ZRP officers who arrested Gwaza, who is represented by Tinomuda Shoko of Zimbabwe Lawyers for Human Rights (ZLHR) claimed that he pointed a finger at a colleague wearing a ZANU PF party T-shirt and said; “I like the colour of the T-shirt but I don’t like the picture of the person on it because he is making people suffer yet enriching himself”.
For allegedly uttering that statement, Gwaze was detained in police cells for two nights before he was released.
Meanwhile, in Harare, Magistrate Francis Mapfumo recently acquitted a Harare woman, who had been on trial on charges of disorderly conduct after she was arrested for allegedly insulting some police officers by labelling them as President Mnangagwa’s lackeys.

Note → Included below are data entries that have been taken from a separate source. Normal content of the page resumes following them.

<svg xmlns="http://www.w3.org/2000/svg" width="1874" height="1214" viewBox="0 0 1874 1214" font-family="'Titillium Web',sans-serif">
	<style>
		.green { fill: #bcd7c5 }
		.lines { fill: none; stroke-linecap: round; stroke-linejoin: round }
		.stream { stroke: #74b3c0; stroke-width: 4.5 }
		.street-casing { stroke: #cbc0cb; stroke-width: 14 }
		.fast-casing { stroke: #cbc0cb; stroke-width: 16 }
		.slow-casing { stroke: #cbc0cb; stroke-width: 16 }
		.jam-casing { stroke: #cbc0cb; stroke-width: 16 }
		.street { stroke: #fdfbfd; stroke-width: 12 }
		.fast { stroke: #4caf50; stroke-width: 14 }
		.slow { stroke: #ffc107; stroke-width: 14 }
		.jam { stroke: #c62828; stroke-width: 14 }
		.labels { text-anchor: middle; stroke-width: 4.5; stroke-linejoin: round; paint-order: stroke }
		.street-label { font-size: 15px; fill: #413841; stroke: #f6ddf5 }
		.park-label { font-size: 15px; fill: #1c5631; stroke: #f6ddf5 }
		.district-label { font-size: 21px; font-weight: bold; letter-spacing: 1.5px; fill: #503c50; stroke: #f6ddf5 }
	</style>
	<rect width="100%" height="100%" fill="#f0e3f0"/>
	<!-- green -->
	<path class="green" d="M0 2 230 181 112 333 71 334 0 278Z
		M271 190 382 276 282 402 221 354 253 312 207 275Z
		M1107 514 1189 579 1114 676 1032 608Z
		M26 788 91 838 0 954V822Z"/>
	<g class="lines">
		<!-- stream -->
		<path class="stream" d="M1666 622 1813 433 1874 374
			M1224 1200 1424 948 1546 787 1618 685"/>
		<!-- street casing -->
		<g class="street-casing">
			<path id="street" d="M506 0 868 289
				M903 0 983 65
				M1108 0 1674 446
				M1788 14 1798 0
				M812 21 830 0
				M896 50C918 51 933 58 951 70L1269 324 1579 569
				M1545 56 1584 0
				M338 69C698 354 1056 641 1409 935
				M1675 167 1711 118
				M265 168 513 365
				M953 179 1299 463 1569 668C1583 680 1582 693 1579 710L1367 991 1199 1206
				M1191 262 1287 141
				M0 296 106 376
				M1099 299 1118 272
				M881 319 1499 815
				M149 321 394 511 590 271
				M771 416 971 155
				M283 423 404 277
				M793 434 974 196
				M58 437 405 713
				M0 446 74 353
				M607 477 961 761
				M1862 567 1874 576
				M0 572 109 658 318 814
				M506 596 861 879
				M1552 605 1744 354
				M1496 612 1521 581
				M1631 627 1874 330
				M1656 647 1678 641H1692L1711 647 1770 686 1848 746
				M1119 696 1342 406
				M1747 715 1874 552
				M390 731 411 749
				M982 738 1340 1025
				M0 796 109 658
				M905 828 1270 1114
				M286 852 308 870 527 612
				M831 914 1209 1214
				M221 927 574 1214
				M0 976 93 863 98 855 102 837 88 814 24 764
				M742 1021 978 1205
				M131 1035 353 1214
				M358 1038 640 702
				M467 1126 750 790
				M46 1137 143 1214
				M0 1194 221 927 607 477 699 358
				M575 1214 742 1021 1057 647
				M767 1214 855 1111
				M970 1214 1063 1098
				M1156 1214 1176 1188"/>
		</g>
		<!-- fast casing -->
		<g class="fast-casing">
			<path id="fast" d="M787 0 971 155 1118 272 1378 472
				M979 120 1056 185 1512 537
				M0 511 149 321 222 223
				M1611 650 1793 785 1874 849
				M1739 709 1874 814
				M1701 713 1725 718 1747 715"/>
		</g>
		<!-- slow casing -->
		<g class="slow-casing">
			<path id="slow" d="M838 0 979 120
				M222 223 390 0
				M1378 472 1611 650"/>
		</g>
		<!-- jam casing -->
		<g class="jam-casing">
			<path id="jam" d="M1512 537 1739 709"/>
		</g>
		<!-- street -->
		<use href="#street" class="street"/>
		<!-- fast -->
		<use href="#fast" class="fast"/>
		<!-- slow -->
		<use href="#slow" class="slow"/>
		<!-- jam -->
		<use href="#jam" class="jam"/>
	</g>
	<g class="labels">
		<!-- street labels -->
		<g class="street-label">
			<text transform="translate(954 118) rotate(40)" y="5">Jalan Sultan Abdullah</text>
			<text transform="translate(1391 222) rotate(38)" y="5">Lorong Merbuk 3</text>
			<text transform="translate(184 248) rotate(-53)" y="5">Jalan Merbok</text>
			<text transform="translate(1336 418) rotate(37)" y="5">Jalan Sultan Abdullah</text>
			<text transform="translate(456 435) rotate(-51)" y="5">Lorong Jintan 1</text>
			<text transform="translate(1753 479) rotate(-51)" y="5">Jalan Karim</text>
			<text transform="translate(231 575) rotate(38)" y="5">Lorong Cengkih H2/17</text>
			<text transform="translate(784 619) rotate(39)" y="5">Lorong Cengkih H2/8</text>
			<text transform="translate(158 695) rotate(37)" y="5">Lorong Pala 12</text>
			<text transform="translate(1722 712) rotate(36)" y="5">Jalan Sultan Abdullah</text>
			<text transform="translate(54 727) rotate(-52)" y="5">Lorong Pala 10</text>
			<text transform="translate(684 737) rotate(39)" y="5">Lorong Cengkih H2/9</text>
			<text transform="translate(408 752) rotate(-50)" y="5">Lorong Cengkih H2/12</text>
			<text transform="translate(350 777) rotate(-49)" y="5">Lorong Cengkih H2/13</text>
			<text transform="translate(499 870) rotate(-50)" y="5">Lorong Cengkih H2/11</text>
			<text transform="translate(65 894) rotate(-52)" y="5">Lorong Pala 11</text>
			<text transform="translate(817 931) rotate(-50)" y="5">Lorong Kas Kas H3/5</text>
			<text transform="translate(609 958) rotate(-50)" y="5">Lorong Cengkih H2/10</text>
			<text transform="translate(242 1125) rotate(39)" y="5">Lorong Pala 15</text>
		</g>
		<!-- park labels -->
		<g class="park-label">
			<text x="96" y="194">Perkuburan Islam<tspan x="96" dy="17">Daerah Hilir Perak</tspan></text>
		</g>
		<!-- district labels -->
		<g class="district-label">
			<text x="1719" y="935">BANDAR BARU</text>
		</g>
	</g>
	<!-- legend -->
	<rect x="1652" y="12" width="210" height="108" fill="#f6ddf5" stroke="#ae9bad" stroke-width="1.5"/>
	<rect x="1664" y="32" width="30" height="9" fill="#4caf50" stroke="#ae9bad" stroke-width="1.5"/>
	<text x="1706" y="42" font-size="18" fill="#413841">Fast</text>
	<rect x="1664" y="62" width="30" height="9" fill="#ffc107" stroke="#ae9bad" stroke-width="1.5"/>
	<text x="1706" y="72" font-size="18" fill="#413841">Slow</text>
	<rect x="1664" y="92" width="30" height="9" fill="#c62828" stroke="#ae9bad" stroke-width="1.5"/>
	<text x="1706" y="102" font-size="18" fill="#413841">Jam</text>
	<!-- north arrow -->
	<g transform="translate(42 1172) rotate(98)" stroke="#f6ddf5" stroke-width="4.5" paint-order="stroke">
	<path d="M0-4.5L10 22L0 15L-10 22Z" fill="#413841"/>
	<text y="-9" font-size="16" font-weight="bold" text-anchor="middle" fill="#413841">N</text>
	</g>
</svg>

31 year-old Prisca Dausi of Epworth, who was represented by Idirashe Chikomba of ZLHR, had been on trial at Harare Magistrates Court after she was arrested in September 2018 by ZRP officers who charged her with disorderly conduct as defined in section 41 of the Criminal Law (Codification and Reform) Act.
During trial, prosecutors charged that Dausi uttered some abusive words to the effect that the law enforcement agents, who intended to demolish her brother’s cabin which he uses as a barber shop as they were under the impression that it belonged to some unidentified men whom they had reportedly arrested in connection with drug use, were minions.
However, Magistrate Mapfumo discharged Dausi at the close of the prosecution case after ruling that the state witnesses who testified during her trial gave contradictory evidence thereby rendering the state case unreliable.